One of the guilty moments for anyone trying to live in a green and sustainable way is when you’re emptying a damp load of wash into a gas or electric clothes dryer. You know it’s going to use a lot of BTUs – but it’s just so convenient. In fact, clothes dryers use more energy while they’re running than any other household appliance, except for your water heater!
Note: Other heavy energy users, including the washer, fridge, dishwasher, and hair dryer, typically use less than half the energy of a clothes dryer!
For several years, my wife and I have been cutting back on the use of our clothes dryer. It only takes a few minutes and is generally a pleasant exercise – unless it really cold outside or the mosquitoes are biting. Here are some of the things we’ve learned that make hanging the wash easier.

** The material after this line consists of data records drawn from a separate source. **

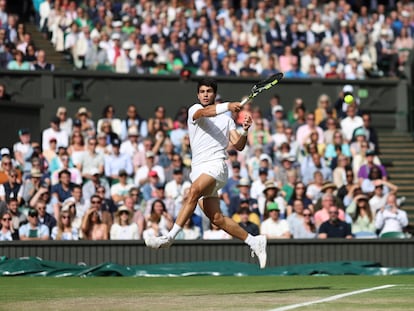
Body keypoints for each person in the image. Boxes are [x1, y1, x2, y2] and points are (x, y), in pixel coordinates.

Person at [145, 78, 267, 269]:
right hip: (198, 169)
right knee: (217, 219)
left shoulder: (226, 120)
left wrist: (244, 131)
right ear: (198, 94)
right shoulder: (195, 110)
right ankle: (254, 241)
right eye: (202, 91)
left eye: (209, 91)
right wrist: (228, 105)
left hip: (217, 166)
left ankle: (169, 237)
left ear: (214, 94)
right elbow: (206, 112)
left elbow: (239, 146)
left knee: (192, 192)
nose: (205, 94)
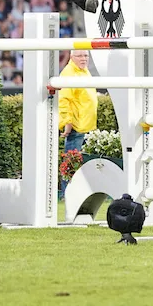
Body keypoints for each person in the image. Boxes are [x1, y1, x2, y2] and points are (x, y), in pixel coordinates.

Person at [57, 50, 98, 197]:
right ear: (71, 57)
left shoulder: (83, 71)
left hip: (85, 125)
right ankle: (66, 194)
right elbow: (63, 100)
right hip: (76, 126)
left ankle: (75, 193)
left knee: (76, 162)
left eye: (86, 55)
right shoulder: (69, 74)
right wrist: (67, 122)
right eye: (80, 56)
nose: (84, 59)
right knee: (71, 162)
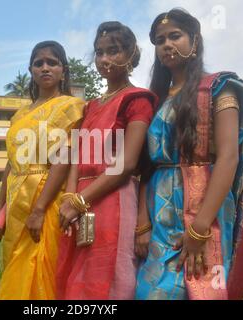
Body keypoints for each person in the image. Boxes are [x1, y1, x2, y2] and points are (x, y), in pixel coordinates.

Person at [135, 8, 243, 300]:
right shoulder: (158, 98)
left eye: (175, 35)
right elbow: (147, 167)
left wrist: (200, 228)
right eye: (160, 40)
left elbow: (228, 157)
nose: (166, 44)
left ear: (195, 40)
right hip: (159, 209)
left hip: (205, 207)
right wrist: (142, 223)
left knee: (202, 288)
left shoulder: (219, 87)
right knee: (148, 293)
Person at [56, 21, 158, 300]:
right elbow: (77, 154)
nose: (104, 59)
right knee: (80, 274)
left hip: (114, 197)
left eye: (113, 51)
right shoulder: (91, 106)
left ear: (131, 55)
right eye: (99, 53)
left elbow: (125, 165)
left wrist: (79, 201)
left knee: (112, 276)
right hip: (82, 199)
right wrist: (69, 195)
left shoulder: (138, 99)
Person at [0, 41, 85, 300]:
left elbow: (64, 158)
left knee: (42, 265)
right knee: (15, 263)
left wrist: (38, 210)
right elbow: (11, 163)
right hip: (15, 198)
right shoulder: (20, 114)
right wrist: (1, 209)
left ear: (63, 70)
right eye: (39, 63)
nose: (45, 68)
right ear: (31, 70)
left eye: (52, 62)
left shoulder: (71, 106)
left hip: (47, 197)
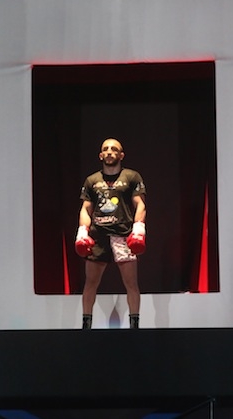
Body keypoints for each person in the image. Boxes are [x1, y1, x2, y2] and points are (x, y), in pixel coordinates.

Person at [75, 138, 147, 329]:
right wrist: (82, 232)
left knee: (131, 284)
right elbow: (86, 208)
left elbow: (140, 204)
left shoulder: (131, 177)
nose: (109, 152)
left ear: (121, 155)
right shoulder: (92, 180)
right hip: (98, 236)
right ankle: (86, 326)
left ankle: (134, 326)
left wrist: (138, 229)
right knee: (90, 283)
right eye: (105, 149)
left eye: (114, 149)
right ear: (100, 155)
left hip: (123, 235)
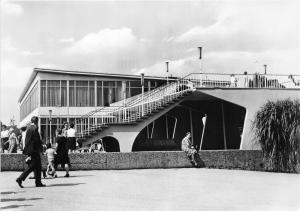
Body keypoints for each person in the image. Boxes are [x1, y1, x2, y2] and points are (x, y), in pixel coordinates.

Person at [16, 116, 46, 188]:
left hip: (30, 150)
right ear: (36, 122)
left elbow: (27, 140)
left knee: (37, 166)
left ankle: (38, 182)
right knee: (32, 166)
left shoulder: (29, 128)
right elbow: (36, 141)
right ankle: (20, 179)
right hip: (34, 150)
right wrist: (41, 148)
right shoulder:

1. Drying Pole for Larger Items
Hang closet poles in your laundry. When you take large articles, such as towels and bathroom mats out of the washer, simply drape them of the pole. The next day they’ll be dry, even if your laundry is in the basement. A very simple way to hang the poles is to buy some large screw hooks (large enough for the pole to fit in the hook). Drive the hooks in the ceiling joists (no just the drywall) and rest the poles on them.
You can achieve the same results with screw-eyes and loops of rope in which you slip the pole. The poles are also handy for drying shirts and dresses hung on hangers.
2. Drying Rack for Smaller Items
Install a drying rack near your washer and/or in a porch. Most models are inexpensive and fold up when not in use. They’re ideal for hanging small garments, such as socks and underwear.
3. Take it Outside!
Install a clothesline outdoors. They come in many styles, including line and pulley systems, umbrella, and parallel line “tree” type dryers, and racks that fasten to exterior walls and fold down when not in use. We have a rotary umbrella style that spin slowly with the wind for improved drying. Heavy-duty designs can be raised with a crank and hold up to 4 loads of wash.
4. Accessories are Key
Treat yourself to quality laundry accessories to improve the clothes-hanging experience. Wood clothespins hold up better than plastic ones and have a nice feel to them. We leave ours on the lines to save time when hanging the next load, but many people – especially those who live in rainy climates – prefer to bring them inside to prevent the pins from becoming discolored and possibly staining clothing.
Buy nice wicker baskets, but make sure they easily fit through doorways and stairways. Flexible plastic baskets are a smart idea as well. The handles can come together to make carrying easier and safer (you can see where you’re stepping).
Choose non-slip hangers. We like the slim ones with the velvety coating. Keep a small table near the clothesline that you can rest your basket on while hanging clothes or to use while folding them.
A common misconception about clothes drying
Laundry does not need the sun or heat to become dry. It’s more a question of the relative humidity of the air around the clothes. While the sun and heat help, clothes will dry in the shade or at night – or even in a basement.
Do remember, however, to bring your clothing inside when it’s about to rain!